## Job A:
Using the text on fuel tanks, give the part from "For most 4wd" to "in your vehicle.", with "Long Range Fuel Tank" replaced by "Auxiliary Fuel Tank".
## Job B:
Answer these questions from the fuel tank text:
(i) What other very common 4x4 accessory does it name?
(ii) Who is a long range fuel tank said to be particularly useful for?
(iii) How far apart should fuel stops be with a good quality tank?

## Given text:
####

A Long Range Fuel Tank is one of the more common 4x4 Accessories added to four wheel drives because they improve the distance you can travel without needing to fill up. Even four wheel drives that have virtually no other modifications often have a Long Range Fuel Tank fitted, because you use a lot of fuel over a big distance on the bitumen. This is particularly the case for those that tow caravans; the four wheel drive doesn’t need to have a big lift kit, but it does need to be able to pull the trailer and drive the distance in between fuel stops! Another very common accessory that people put in their 4x4 regardless of whether its just a tow vehicle or a full on four wheel drive is a UHF Radio. These are vital for communication

For most 4wd Vehicles you can buy tanks that are ‘on the shelf’ and they aren’t too hard to fit. Of course, if you drive an unusual vehicle, or you want something that is custom made then you will have to pay more to get one manufactured. The best shape Long Range Fuel Tank is one that hangs down as little as possible and that tucks nicely into the body work (if clearance is an issue that is – some people use their four wheel drives for towing on the bitumen only, and then clearance isn’t an issue!). A good quality Long Range Fuel Tank should increase the distance between fuel stops to 650 – 1500km, depending on how big you go and the engine in your vehicle.

####

## Data shown:

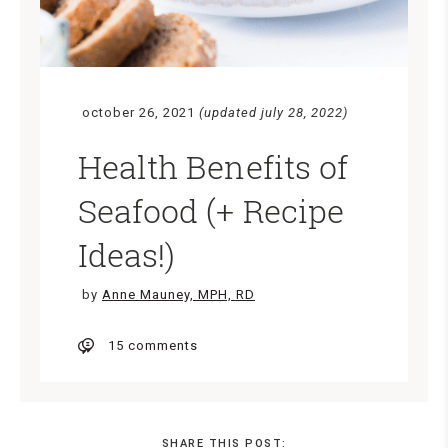
october 26, 2021
(updated july 28, 2022)
Health Benefits of
Seafood (+ Recipe
Ideas!)
by
Anne Mauney, MPH, RD
15 comments
SHARE THIS POST: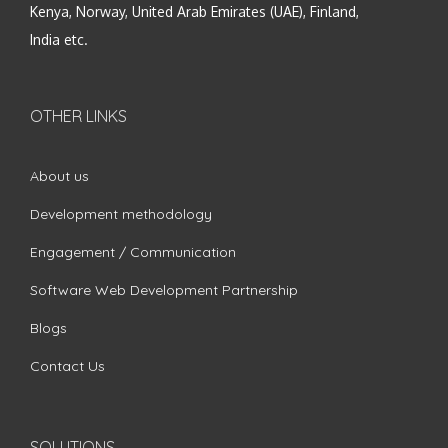
Kenya, Norway, United Arab Emirates (UAE), Finland,
India etc.
OTHER LINKS
About us
Development methodology
Engagement / Communication
Software Web Development Partnership
Blogs
Contact Us
SOLUTIONS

####

## Response A:
For most 4wd Vehicles you can buy tanks that are ‘on the shelf’ and they aren’t too hard to fit. Of course, if you drive an unusual vehicle, or you want something that is custom made then you will have to pay more to get one manufactured. The best shape Auxiliary Fuel Tank is one that hangs down as little as possible and that tucks nicely into the body work (if clearance is an issue that is – some people use their four wheel drives for towing on the bitumen only, and then clearance isn’t an issue!). A good quality Auxiliary Fuel Tank should increase the distance between fuel stops to 650 – 1500km, depending on how big you go and the engine in your vehicle.

## Response B:
(i) A UHF Radio.
(ii) Those that tow caravans.
(iii) 650 – 1500km, depending on tank size and the vehicle's engine.